**Your assignment:** Nothing but the lines from the one that contains "Assume that customer" through the end of the data should be reproduced, and each must match exactly.

=== Section Start ===

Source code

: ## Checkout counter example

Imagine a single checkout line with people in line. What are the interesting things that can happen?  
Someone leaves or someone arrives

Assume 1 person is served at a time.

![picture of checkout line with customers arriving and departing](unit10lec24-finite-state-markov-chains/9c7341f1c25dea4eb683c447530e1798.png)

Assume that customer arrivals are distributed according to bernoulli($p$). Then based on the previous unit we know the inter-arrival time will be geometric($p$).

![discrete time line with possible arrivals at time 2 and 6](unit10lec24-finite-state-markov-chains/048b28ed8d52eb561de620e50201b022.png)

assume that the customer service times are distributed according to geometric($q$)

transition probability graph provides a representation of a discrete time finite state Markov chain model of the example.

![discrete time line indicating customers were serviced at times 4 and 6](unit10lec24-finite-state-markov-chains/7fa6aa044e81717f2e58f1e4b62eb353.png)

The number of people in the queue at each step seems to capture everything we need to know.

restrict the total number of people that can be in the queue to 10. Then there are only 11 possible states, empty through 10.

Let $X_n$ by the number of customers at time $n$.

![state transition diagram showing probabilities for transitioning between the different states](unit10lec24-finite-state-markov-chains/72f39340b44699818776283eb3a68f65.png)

=== Section End ===

**Exercise output:**
Assume that customer arrivals are distributed according to bernoulli($p$). Then based on the previous unit we know the inter-arrival time will be geometric($p$).

![discrete time line with possible arrivals at time 2 and 6](unit10lec24-finite-state-markov-chains/048b28ed8d52eb561de620e50201b022.png)

assume that the customer service times are distributed according to geometric($q$)

transition probability graph provides a representation of a discrete time finite state Markov chain model of the example.

![discrete time line indicating customers were serviced at times 4 and 6](unit10lec24-finite-state-markov-chains/7fa6aa044e81717f2e58f1e4b62eb353.png)

The number of people in the queue at each step seems to capture everything we need to know.

restrict the total number of people that can be in the queue to 10. Then there are only 11 possible states, empty through 10.

Let $X_n$ by the number of customers at time $n$.

![state transition diagram showing probabilities for transitioning between the different states](unit10lec24-finite-state-markov-chains/72f39340b44699818776283eb3a68f65.png)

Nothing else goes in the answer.